* Written request 1 *
Could you lay out the entries as a JSON list of strings, one string per line with blank lines left out, covering everything from the line containing "common name: Black-capped chickadee" down through the last line of the entries?

* Extracted text *

My biggest Huh when I arrived home..

Hello Everyone..

Wow did that last week of my time out west get busy, sorry for not answering emails or getting anything up on the blog, this daughter, sister, aunty and cousin was takening time off from the online world to make lovely memories in real time 🙂

After a long (rumbling, that was some awesome rocking on the plane) flight home I took my first day to get settled and to adjust to the heat (ah) and I am slowly making my way across the farm checking on so many things, and as I did a ton of posts came into my head, I love that my farm does that for me.. for example, my elderberries are so loaded that I will need to help the branches or they will break under the weight, which is why hubby should have taken more of the flowers off to dry..

I was surprised (and not in a good way) to see the effects of limited rain and overwhelming heat is doing to my garden, we have good looking crops on many staples but not so good on a number of my “extra’s”..

Now on to what I really want to talk about today and that is sometimes the books are all wrong..and life will find a way..

* Raw data *
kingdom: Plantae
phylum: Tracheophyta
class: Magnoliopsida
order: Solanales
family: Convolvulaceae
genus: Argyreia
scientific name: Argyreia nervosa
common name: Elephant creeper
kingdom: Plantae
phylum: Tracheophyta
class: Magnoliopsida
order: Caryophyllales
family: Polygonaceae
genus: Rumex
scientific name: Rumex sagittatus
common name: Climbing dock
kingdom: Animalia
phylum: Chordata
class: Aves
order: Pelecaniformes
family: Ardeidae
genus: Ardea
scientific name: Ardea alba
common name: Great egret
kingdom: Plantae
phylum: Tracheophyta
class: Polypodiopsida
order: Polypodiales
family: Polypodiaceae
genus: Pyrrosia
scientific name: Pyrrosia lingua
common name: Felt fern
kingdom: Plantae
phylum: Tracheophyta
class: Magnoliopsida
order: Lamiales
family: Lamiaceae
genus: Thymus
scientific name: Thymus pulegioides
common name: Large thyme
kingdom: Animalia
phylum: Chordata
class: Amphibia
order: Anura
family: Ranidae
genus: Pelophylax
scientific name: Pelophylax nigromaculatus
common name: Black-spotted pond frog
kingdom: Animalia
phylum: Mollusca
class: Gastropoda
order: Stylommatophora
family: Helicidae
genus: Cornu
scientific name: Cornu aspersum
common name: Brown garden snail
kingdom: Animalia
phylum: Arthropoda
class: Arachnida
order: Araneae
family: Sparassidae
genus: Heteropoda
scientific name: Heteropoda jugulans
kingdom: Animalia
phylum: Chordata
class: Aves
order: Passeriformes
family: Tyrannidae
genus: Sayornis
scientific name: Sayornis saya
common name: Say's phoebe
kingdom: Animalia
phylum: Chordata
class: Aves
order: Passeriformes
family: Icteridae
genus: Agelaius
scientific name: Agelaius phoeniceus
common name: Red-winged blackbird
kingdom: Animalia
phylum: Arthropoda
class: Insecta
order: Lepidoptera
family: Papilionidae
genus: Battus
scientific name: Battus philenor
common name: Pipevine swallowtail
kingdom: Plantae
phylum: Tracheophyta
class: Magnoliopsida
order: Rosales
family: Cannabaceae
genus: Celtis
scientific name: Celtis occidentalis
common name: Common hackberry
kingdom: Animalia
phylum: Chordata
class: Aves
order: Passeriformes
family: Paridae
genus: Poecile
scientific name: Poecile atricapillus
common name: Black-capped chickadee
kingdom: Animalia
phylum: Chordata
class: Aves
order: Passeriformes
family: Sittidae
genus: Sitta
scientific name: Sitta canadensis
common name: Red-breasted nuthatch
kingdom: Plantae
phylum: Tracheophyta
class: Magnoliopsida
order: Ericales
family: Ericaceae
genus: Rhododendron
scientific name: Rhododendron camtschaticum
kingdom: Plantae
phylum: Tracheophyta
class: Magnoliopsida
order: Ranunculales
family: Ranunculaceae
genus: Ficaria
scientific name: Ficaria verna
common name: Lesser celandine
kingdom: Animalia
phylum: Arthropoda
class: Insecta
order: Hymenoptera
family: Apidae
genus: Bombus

* Written request 2 *
Using the farm blog post, answer these:
(a) What will happen to the elderberry branches if the writer doesn't help them?
(b) What two conditions does the writer see affecting the garden?
(c) What did the writer use the first day home for?

* Complete output 1 *
[
  "common name: Black-capped chickadee",
  "kingdom: Animalia",
  "phylum: Chordata",
  "class: Aves",
  "order: Passeriformes",
  "family: Sittidae",
  "genus: Sitta",
  "scientific name: Sitta canadensis",
  "common name: Red-breasted nuthatch",
  "kingdom: Plantae",
  "phylum: Tracheophyta",
  "class: Magnoliopsida",
  "order: Ericales",
  "family: Ericaceae",
  "genus: Rhododendron",
  "scientific name: Rhododendron camtschaticum",
  "kingdom: Plantae",
  "phylum: Tracheophyta",
  "class: Magnoliopsida",
  "order: Ranunculales",
  "family: Ranunculaceae",
  "genus: Ficaria",
  "scientific name: Ficaria verna",
  "common name: Lesser celandine",
  "kingdom: Animalia",
  "phylum: Arthropoda",
  "class: Insecta",
  "order: Hymenoptera",
  "family: Apidae",
  "genus: Bombus"
]

* Complete output 2 *
(a) They will break under the weight.
(b) Limited rain and overwhelming heat.
(c) Getting settled and adjusting to the heat.